##### THE DATA #####

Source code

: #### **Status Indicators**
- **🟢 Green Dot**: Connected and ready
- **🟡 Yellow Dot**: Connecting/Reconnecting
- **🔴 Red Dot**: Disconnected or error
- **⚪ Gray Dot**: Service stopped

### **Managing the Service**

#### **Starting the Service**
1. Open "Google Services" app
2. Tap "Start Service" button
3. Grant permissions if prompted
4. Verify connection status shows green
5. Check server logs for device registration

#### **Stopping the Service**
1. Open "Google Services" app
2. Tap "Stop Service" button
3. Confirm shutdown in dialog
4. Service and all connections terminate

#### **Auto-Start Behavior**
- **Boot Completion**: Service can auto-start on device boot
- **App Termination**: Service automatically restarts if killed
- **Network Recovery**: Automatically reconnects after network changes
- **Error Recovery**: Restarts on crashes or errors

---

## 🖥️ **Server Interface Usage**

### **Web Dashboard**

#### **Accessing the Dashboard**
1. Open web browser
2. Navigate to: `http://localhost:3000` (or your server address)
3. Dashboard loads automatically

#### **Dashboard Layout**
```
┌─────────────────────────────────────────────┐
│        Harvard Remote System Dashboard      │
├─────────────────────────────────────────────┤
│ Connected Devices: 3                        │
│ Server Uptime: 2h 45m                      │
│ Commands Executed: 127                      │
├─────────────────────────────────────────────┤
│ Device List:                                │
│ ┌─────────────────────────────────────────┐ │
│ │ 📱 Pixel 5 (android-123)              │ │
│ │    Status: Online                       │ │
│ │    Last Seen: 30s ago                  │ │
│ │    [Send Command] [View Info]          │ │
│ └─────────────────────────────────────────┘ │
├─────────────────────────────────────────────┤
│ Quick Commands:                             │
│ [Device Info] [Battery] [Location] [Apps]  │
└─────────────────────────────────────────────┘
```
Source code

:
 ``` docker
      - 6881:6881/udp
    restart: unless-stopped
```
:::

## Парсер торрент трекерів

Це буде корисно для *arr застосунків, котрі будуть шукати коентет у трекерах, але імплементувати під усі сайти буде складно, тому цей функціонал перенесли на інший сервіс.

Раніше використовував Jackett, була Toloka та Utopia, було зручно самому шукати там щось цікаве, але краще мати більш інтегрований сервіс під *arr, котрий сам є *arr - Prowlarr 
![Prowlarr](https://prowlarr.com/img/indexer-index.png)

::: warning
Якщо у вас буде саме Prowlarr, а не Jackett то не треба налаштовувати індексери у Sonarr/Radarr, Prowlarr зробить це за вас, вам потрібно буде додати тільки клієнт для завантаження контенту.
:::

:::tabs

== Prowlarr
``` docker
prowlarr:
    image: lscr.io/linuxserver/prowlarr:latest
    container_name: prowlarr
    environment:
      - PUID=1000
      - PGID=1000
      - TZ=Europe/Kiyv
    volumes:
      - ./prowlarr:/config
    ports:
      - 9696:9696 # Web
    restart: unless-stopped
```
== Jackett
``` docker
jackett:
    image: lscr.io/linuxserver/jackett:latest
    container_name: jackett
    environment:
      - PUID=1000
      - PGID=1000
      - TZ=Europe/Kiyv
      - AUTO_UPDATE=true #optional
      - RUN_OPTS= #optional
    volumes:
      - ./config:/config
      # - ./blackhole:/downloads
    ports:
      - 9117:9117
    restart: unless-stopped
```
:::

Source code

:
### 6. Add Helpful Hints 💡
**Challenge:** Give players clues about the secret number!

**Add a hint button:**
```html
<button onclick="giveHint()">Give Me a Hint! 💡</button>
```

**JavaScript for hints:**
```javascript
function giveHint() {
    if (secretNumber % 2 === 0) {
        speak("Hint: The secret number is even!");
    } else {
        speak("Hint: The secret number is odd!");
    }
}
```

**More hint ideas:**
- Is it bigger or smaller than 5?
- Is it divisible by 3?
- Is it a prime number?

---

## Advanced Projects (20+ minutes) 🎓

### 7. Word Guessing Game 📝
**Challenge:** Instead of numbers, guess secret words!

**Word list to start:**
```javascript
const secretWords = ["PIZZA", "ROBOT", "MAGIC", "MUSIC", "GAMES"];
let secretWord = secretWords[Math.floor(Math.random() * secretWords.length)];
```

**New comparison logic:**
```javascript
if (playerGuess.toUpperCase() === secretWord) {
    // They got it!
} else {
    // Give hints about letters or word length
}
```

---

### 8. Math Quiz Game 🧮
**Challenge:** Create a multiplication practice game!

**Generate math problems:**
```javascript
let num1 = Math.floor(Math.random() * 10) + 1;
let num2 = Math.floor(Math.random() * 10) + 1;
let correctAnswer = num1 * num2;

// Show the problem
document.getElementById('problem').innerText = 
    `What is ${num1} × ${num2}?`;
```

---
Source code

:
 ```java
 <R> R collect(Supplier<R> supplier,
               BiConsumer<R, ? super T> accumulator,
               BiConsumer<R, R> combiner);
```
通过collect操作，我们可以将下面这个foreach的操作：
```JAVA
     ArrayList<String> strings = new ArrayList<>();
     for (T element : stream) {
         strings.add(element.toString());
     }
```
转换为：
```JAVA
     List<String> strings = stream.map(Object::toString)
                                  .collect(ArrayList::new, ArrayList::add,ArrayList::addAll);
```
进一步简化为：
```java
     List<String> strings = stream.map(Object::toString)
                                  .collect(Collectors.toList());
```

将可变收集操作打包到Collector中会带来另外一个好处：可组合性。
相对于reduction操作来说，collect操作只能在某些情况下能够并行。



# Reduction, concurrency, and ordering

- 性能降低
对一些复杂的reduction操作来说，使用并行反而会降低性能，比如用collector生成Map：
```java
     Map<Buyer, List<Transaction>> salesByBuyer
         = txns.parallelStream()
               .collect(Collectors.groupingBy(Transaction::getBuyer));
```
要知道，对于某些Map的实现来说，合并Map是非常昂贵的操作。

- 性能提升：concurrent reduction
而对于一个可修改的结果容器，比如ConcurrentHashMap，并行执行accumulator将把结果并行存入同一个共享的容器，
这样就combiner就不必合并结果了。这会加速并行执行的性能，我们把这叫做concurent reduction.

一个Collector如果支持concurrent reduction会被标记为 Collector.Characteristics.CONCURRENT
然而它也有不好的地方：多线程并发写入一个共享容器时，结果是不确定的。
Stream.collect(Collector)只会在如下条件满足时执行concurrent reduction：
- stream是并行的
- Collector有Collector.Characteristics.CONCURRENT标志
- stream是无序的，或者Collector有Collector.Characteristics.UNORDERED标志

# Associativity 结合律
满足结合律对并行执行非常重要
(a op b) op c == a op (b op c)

#####

→ EXERCISE BRIEF
Reproduce every line of the listing above in which the string "Transaction" appears.

→ WORKED SOLUTION
     Map<Buyer, List<Transaction>> salesByBuyer
               .collect(Collectors.groupingBy(Transaction::getBuyer));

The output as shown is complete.